Overall, these results show that the linear model is far more robust to measurement noise. This is a critical consideration for field testing, where small errors in velocity measurement are unavoidable.
Practical recommendations
In most scenarios, using the linear force–velocity model to estimate OPL and extrapolate the power curve will yield more accurate estimates. This is especially true when the true OPL may fall outside the tested load range or the test has few data points. This is common in movements where lighter loads are impractical to test (e.g., pull-ups).
When the tested loads span the region around the true OPL, both methods perform similarly for interpolation. However, in this scenario, the linear model also tends to provide a more accurate fit with the real power curve.
Avoid testing loads strictly in ascending order. Include heavier loads earlier or in the middle of the test session. When all loads are tested consecutively from light to heavy, fatigue accumulates systematically with load, making the velocity–load relationship appear artificially steeper than it truly is.
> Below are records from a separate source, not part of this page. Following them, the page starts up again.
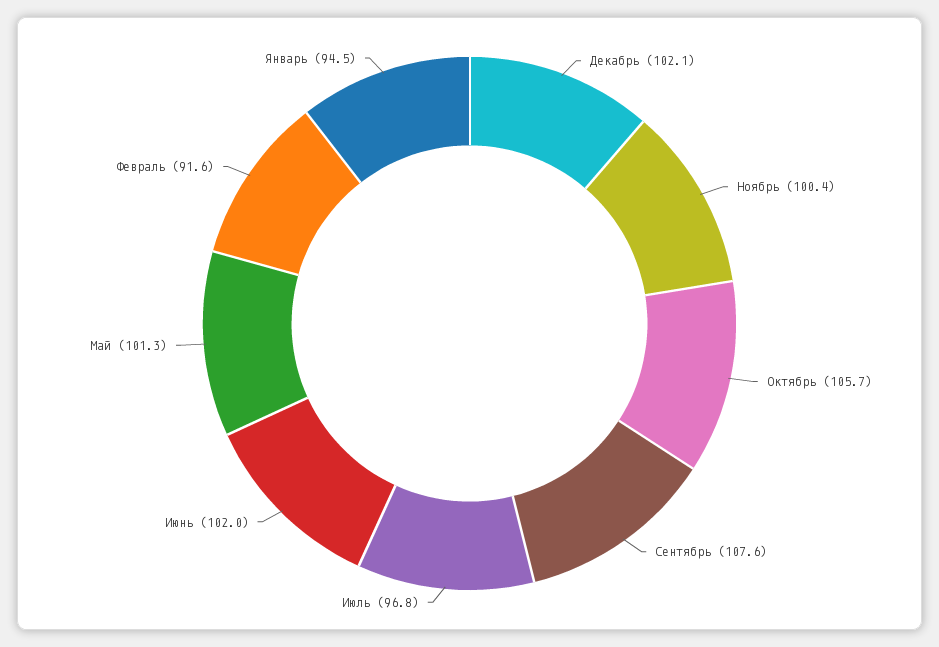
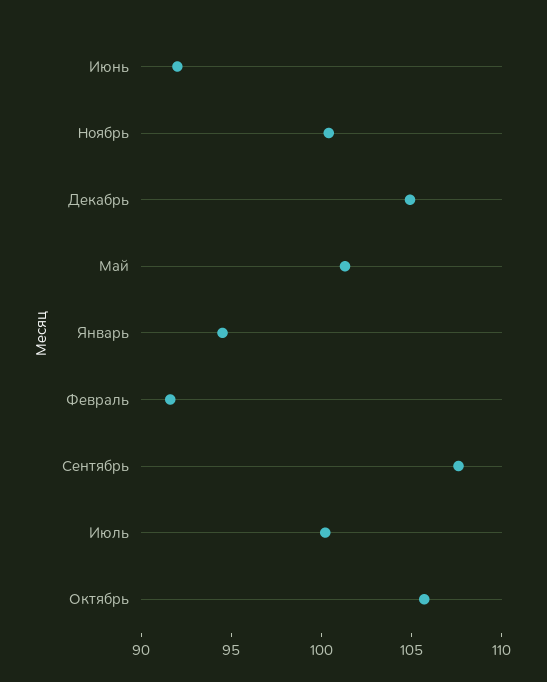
  {
-   "Декабрь": 102.1,
+   "Декабрь": 105,
    "Ноябрь": 100.4,
    "Октябрь": 105.7,
    "Сентябрь": 107.6,
-   "Июль": 96.8,
+   "Июль": 100,
-   "Июнь": 102,
+   "Июнь": 92,
    "Май": 101.3,
    "Февраль": 91.6,
    "Январь": 94.5
  }

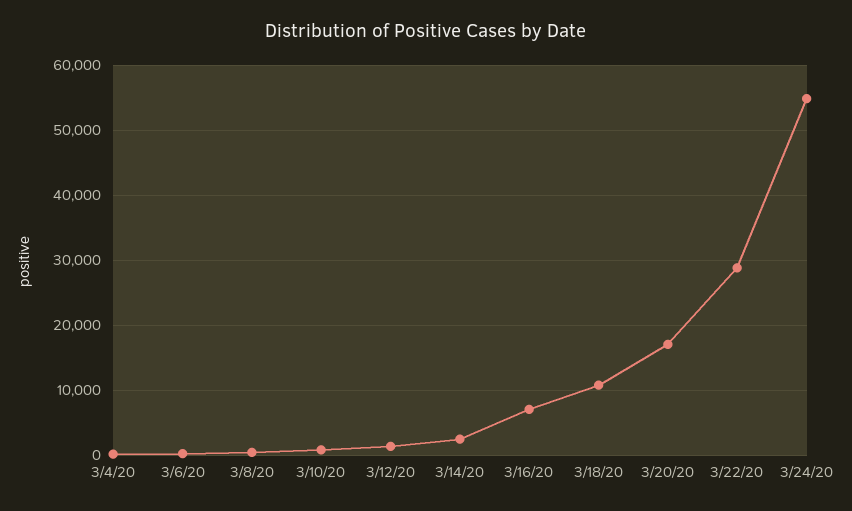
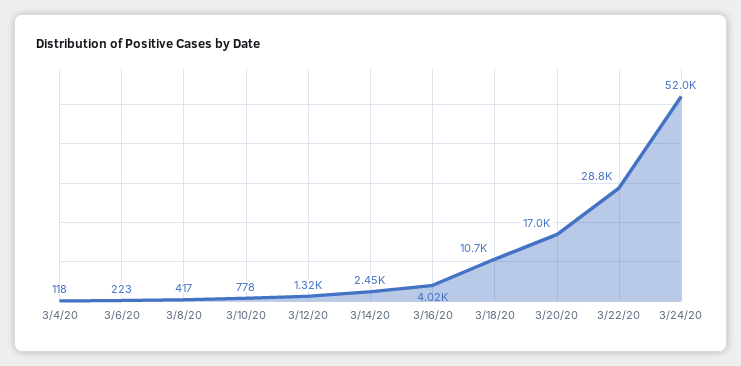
  {
    "3/4/20": 118,
    "3/6/20": 223,
    "3/8/20": 417,
    "3/10/20": 778,
    "3/12/20": 1320,
    "3/14/20": 2450,
-   "3/16/20": 7000,
+   "3/16/20": 4020,
    "3/18/20": 10700,
    "3/20/20": 17000,
    "3/22/20": 28800,
-   "3/24/20": 55000
+   "3/24/20": 52000
  }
By mixing the order, you reduce the correlation between load and fatigue. This separation yields more precise slope estimates for the linear F–V model, which will have a big impact on the accuracy of power estimation based on the model.
Ensure high-quality velocity measurements at the heaviest and lightest loads before fatigue settles in. In a linear regression of velocity on load, observations with extreme load values have higher statistical leverage. For this reason, accurate velocity data at the extremes of the load range improves the accuracy of the fitted line and the derived power–load curve.
Limitations
The simulation assumes a linear force–velocity relationship, negative-only random error, and a simplified fatigue pattern. While these reflect common trends in athlete performance, they do not capture all potential biomechanical or psychological factors affecting repetition velocity. These limitations do not undermine the comparative results but should be kept in mind when applying the findings to specialized settings.